Ding raised her fingers to her lips. “The bathroom,” she said. “You were in the bathroom that night when I woke up?”
“Till Finn showed, yeah. But by then it was light outside and I went to my room and that was it. Ding, what the hell’s going on?”
She shook her head because she wasn’t sure. She thought she had been. But the ground had shifted, and she had to think what she was meant to do.
LUDLOW
SHROPSHIRE
“Straight from the first—when I was here with the DCS—that bloke’s laid out half-truths, sir. He’s left out details and he’s painted things this way first and that way later. Then it’s been ‘Oh, did I forget to mention my assortment of phone calls to the husband of the deputy chief constable and to Ian Druitt as well? And oh, yes indeedy-o, I’m acquainted with Finnegan Freeman and did I not ever mention that Mr. Druitt had concerns about him? And I’m also rather more than acquainted with a girl who just happens to live in the same house with Finnegan.’”

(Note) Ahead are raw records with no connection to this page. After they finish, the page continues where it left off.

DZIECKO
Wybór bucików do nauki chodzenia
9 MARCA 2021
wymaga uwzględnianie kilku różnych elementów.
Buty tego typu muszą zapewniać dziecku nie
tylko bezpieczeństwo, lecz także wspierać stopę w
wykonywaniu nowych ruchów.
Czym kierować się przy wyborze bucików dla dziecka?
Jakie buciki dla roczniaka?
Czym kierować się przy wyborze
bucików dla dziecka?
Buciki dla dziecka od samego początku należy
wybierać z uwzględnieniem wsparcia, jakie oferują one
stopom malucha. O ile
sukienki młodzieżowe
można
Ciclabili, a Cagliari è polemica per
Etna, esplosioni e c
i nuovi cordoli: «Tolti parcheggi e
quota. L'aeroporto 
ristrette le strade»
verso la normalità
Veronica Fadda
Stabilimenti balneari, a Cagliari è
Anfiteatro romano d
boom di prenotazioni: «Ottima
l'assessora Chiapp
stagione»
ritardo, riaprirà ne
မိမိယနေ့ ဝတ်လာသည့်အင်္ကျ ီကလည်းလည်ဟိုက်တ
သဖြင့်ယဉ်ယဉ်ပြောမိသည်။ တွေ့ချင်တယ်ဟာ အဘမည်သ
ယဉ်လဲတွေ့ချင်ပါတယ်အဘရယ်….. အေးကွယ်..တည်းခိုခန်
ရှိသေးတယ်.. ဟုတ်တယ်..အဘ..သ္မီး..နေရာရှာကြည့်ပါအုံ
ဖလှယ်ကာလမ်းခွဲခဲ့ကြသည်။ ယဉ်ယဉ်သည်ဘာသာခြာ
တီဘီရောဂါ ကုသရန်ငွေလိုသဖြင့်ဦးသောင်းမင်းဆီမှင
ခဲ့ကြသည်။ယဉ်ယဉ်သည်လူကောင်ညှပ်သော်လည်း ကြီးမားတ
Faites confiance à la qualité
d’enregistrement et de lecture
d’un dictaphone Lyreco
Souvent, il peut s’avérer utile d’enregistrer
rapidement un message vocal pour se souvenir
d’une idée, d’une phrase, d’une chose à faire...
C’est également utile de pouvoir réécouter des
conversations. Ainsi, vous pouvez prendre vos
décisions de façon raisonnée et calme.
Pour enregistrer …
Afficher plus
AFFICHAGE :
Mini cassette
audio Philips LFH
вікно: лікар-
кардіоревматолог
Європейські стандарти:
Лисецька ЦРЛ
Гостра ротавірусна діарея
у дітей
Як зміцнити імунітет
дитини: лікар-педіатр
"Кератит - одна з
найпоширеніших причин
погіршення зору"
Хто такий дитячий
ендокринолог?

Barbara and Lynley had taken themselves onto the hotel terrace, where the coolness of the morning precluded anyone deciding to breakfast al fresco. Nor were they doing so. But daily more visitors were arriving in Ludlow, and daily Griffith Hall was housing them. Lynley had quietly told Barbara about his phone call to Nkata, and she wanted him to ring the DS another time and add Gary Ruddock to his list. Once she’d begun to argue this point, Lynley had taken her out to the terrace. Now they stood above the lawn and out of view of both the breakfast room and the lounge. Two gardeners were working among the shrubbery and the flowers, but they were at a distance, so the conversation between Barbara and her superior could go unheard.